Elon Musk has floated the idea of creating Pravda, a web site that would allow users to rate/review the credibility of media organizations and journalists. Pravda Corp. was formed in Delaware and incorporated in California, according to an October 19, 2017 filing. Jared Birchall, a director at Musk's Boring Company, is President of Pravda Corp., and the addresses are identical:
Musk's idea quickly raised concerns that the reputation of news organizations and reporters could be determined by what could be an easy to manipulate online popular vote.
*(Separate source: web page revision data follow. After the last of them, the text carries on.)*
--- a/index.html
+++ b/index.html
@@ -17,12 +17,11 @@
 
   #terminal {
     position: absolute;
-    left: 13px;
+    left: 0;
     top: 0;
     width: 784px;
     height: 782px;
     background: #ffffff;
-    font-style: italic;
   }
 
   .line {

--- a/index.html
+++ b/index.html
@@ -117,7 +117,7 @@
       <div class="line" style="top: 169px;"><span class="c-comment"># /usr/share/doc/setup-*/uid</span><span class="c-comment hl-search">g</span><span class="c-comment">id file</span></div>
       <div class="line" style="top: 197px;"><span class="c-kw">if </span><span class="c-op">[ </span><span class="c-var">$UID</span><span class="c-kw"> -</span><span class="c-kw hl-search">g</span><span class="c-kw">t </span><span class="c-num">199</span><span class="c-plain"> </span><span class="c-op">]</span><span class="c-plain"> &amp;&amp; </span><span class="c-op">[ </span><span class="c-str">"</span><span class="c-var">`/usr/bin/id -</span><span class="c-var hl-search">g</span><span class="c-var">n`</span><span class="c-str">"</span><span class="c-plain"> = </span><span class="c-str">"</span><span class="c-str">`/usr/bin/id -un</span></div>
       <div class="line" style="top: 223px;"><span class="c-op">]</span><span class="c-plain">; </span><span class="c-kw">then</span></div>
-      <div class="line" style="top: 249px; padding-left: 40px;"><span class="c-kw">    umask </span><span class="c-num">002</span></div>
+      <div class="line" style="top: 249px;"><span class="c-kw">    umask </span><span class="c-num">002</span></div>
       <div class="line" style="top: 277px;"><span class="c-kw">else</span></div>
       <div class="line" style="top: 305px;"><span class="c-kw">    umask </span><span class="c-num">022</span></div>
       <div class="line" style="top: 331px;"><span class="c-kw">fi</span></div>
"Elon's next company: Rate My Professor but for Journalists. What a great idea that won't be gamed immediately in extremely predictable ways," Rene DiResta, who researches computation propaganda and is a policy lead at Data For Democracy, wrote on Twitter.
Siva Vaidhyanathan, a media studies professor at the University of Virginia, told CNN such a service might might make sense if it employed a careful methodology and was overseen by an independent journalism foundation.
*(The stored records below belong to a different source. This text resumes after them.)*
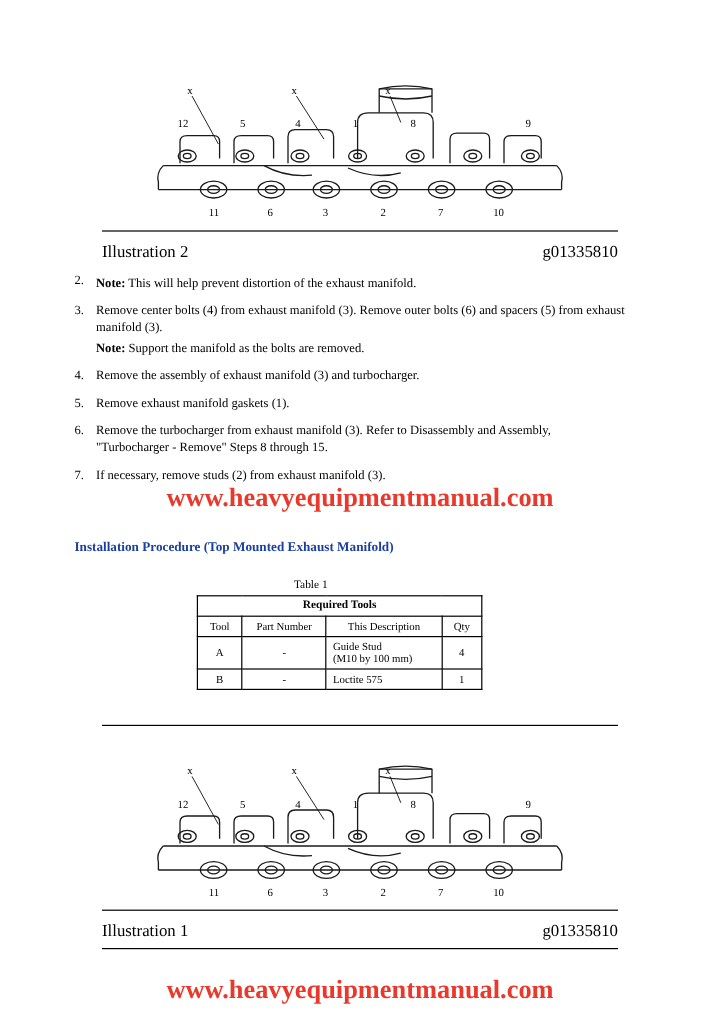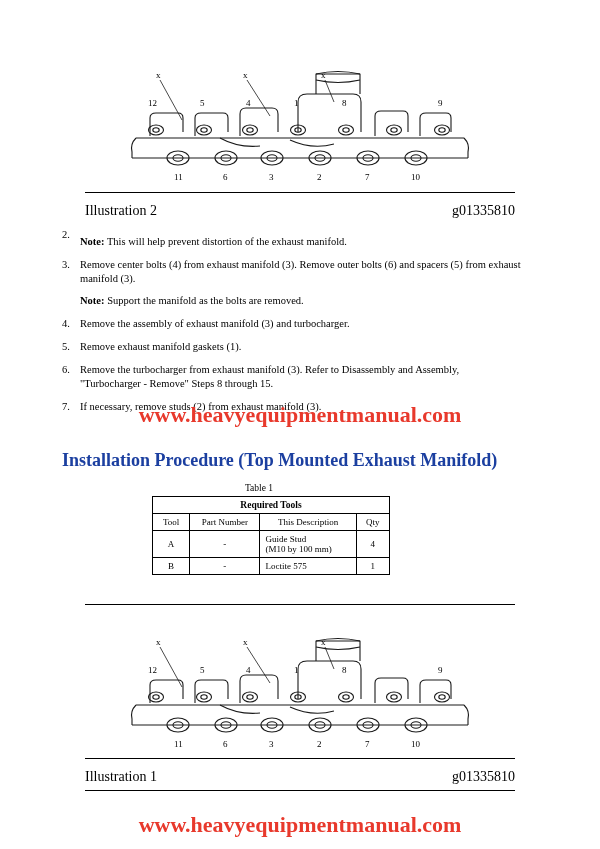--- a/index.html
+++ b/index.html
@@ -70,7 +70,7 @@
     flex: 1;
   }
   .note {
-    margin-top: 7px;
+    margin-top: 2px;
   }
   .note b {
     font-weight: bold;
"It's not a crackpot idea," he said. "The question is why should Elon Musk be the one running it and how trustworthy would it be if he ran it."
Musk has been criticized a lot lately.
Also at The Verge, New Statesman, and The Washington Post.
(Score: 4, Insightful) by Azuma Hazuki on Monday May 28 2018, @05:02PM (1 child)
There is no *possible* way this could be abused, subverted, or in any way shape or form turned into the precise opposite of what it was supposed to be by, e.g., a small team of shadowy hackers receiving money from an interested source. Nope. Noooope.
I am "that girl" your mother warned you about...
(Score: 3, Touché) by coolgopher on Tuesday May 29 2018, @01:18AM
And then it'll be precisely what it says on the can. Traditional Pravda.